Left: Kaapi LILA session on ‘Success and Enrichment vis-a-vis Education’ held at P-cube House in Pune (2018); Right: Singing ‘Hum honge kaamiyaab’ at a LILA Terra-Sutra Indigo Lingo session in Delhi.
It is as a way to reflect upon the multidynamic connections among thought, word and action that we have re-conceptualised our debate platform as a full-fledged cultural publication now. As we work with organic thinkers in various fields who are our contributors, our New Renaissance People, we feel the need to reclaim some of the lost beauties of the senses. Hence, this Quarterly is not a site from where one passively consumes content and goes. It is a place to linger, reflect, evolve, dream and imagine. It is a site reclaiming slowness care and remembrance. It is a habitual meeting place of thought and technology. Thus does one find EP Unny’s playful hand bringing the human touch to the masthead of this digital publication, making it known that it is meant to be a lilaightful space to pause and admire the beauties of being human, and yet moving on.
We hope this Quarterly will facilitate an atmosphere and create a ground for reflective thinking, creative collaboration, cultural camaraderie and critical thinking on various streams of knowledge and creativity.
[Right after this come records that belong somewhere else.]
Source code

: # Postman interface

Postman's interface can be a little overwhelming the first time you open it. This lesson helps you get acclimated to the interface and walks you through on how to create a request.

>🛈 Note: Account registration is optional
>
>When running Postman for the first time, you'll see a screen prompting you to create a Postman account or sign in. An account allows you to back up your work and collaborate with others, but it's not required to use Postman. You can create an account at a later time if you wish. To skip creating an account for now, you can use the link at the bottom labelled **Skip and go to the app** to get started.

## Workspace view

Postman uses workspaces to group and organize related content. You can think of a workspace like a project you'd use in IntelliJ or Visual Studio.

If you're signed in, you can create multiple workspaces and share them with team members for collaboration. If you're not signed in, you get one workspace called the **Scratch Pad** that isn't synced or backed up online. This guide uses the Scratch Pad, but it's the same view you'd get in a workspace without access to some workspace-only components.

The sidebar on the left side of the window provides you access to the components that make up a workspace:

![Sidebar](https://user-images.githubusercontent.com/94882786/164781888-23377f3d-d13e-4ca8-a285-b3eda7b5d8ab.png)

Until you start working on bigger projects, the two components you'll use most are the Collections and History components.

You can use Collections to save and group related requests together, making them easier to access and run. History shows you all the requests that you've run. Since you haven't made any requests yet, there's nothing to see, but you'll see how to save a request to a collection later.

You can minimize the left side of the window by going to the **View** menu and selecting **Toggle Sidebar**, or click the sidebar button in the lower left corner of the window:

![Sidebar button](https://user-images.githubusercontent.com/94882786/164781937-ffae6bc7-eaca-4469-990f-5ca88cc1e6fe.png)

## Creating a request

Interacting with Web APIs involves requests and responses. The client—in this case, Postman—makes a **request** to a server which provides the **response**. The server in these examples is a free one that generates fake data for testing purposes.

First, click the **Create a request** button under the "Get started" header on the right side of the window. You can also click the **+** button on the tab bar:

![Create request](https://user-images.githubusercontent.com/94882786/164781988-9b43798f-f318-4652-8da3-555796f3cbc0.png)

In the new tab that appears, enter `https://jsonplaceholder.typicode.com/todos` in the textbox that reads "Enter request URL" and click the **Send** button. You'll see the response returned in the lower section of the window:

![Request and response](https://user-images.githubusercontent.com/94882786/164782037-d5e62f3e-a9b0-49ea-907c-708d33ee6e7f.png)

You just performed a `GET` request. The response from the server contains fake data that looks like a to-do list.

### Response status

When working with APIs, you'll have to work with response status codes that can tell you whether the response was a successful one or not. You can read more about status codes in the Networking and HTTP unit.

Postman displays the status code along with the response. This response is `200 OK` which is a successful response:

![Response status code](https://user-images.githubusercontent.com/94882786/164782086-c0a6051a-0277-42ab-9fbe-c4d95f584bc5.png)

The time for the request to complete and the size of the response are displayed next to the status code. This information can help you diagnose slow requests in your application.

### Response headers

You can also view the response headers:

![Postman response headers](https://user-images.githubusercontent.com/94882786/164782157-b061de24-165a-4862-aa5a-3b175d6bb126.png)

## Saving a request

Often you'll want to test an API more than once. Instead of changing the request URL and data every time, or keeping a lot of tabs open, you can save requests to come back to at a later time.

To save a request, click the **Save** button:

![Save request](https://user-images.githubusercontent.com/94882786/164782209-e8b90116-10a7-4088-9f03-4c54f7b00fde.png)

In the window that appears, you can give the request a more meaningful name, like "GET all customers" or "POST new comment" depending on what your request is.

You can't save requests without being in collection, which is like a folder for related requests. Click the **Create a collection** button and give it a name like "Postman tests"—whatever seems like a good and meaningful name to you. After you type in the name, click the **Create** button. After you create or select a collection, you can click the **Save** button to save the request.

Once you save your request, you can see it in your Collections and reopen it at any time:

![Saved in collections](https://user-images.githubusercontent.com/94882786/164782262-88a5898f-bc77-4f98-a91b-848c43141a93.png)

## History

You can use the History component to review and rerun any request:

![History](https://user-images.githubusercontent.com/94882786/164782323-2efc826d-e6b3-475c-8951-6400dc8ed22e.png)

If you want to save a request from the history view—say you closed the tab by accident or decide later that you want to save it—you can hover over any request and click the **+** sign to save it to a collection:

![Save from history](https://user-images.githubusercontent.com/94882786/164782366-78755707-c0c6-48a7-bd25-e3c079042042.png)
That as we go, it will
• build a circle of thinkers who can relevantly connect many enriching histories of ideas with our contemporaneity towards exploring organic solutions for our times.
• identify new talents, movements, discourses and trends in various fields of knowledge and creativity from different regions and languages and actualise a horizontal educational continuum wherein the participants understand one another as peers in an equitable cultural exploration.
• nurture and expand a middle space of democratic conversations that brings together both the mainstream as well as marginalised diversity of India and the world, in a creative and compassionate manner.
• celebrate various linguistic traditions within India and beyond, and foster the organic connections among literatures, arts, sciences, social sciences, and the society in an effective way
• reach beyond the isolating boundaries of time, space and form, and connect different themes concerning the phenomena and beyond, in a multi-disciplinary field of exploration, bridging the rigour of ideation and the performativity of execution.
Today, many of us tend to talk about losing our loves to speed, but seem to get lost about how to reclaim them. Hence, we relearn slowness here, keeping apathy at bay. We seem to have forgotten how to weave hope for our children. Hence, sitting still is practised here, but not without an active mind. And, we welcome you to join us on this exploration of the translocal possibilities of being and becoming a Terra-Sutra community and an unperfect swaraj of happiness across distances.